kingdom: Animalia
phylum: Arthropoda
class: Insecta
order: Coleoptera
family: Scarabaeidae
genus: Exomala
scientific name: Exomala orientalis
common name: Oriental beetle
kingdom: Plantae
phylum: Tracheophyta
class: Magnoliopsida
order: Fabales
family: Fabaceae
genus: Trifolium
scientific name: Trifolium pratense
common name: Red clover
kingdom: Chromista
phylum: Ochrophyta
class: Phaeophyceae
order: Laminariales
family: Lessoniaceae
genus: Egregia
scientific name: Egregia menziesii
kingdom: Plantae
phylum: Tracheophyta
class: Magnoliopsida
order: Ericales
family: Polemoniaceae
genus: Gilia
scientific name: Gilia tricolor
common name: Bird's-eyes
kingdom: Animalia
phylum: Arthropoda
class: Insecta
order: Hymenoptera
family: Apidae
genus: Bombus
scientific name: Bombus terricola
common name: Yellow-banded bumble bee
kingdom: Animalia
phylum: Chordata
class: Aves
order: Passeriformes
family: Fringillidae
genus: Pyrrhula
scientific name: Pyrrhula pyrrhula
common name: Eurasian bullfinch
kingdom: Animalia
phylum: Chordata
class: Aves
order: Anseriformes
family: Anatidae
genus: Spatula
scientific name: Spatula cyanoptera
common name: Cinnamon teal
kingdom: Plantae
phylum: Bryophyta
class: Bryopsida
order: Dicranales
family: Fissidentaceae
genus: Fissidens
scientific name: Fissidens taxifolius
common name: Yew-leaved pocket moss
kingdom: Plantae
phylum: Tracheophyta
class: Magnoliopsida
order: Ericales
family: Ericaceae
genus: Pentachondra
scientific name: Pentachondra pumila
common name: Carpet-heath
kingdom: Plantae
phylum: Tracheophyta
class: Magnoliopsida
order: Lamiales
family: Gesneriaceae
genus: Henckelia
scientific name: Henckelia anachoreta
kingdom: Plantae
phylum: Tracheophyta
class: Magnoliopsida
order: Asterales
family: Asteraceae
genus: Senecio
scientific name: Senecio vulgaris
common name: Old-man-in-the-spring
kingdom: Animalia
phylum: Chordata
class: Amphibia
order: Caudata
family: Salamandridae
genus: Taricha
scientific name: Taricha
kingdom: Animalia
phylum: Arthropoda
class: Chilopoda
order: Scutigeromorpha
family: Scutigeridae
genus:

Written exercise - Rewrite these lines, swapping "common name" for "vernacular name" and leaving everything else the same.

Complete response -
kingdom: Animalia
phylum: Arthropoda
class: Insecta
order: Coleoptera
family: Scarabaeidae
genus: Exomala
scientific name: Exomala orientalis
vernacular name: Oriental beetle
kingdom: Plantae
phylum: Tracheophyta
class: Magnoliopsida
order: Fabales
family: Fabaceae
genus: Trifolium
scientific name: Trifolium pratense
vernacular name: Red clover
kingdom: Chromista
phylum: Ochrophyta
class: Phaeophyceae
order: Laminariales
family: Lessoniaceae
genus: Egregia
scientific name: Egregia menziesii
kingdom: Plantae
phylum: Tracheophyta
class: Magnoliopsida
order: Ericales
family: Polemoniaceae
genus: Gilia
scientific name: Gilia tricolor
vernacular name: Bird's-eyes
kingdom: Animalia
phylum: Arthropoda
class: Insecta
order: Hymenoptera
family: Apidae
genus: Bombus
scientific name: Bombus terricola
vernacular name: Yellow-banded bumble bee
kingdom: Animalia
phylum: Chordata
class: Aves
order: Passeriformes
family: Fringillidae
genus: Pyrrhula
scientific name: Pyrrhula pyrrhula
vernacular name: Eurasian bullfinch
kingdom: Animalia
phylum: Chordata
class: Aves
order: Anseriformes
family: Anatidae
genus: Spatula
scientific name: Spatula cyanoptera
vernacular name: Cinnamon teal
kingdom: Plantae
phylum: Bryophyta
class: Bryopsida
order: Dicranales
family: Fissidentaceae
genus: Fissidens
scientific name: Fissidens taxifolius
vernacular name: Yew-leaved pocket moss
kingdom: Plantae
phylum: Tracheophyta
class: Magnoliopsida
order: Ericales
family: Ericaceae
genus: Pentachondra
scientific name: Pentachondra pumila
vernacular name: Carpet-heath
kingdom: Plantae
phylum: Tracheophyta
class: Magnoliopsida
order: Lamiales
family: Gesneriaceae
genus: Henckelia
scientific name: Henckelia anachoreta
kingdom: Plantae
phylum: Tracheophyta
class: Magnoliopsida
order: Asterales
family: Asteraceae
genus: Senecio
scientific name: Senecio vulgaris
vernacular name: Old-man-in-the-spring
kingdom: Animalia
phylum: Chordata
class: Amphibia
order: Caudata
family: Salamandridae
genus: Taricha
scientific name: Taricha
kingdom: Animalia
phylum: Arthropoda
class: Chilopoda
order: Scutigeromorpha
family: Scutigeridae
genus:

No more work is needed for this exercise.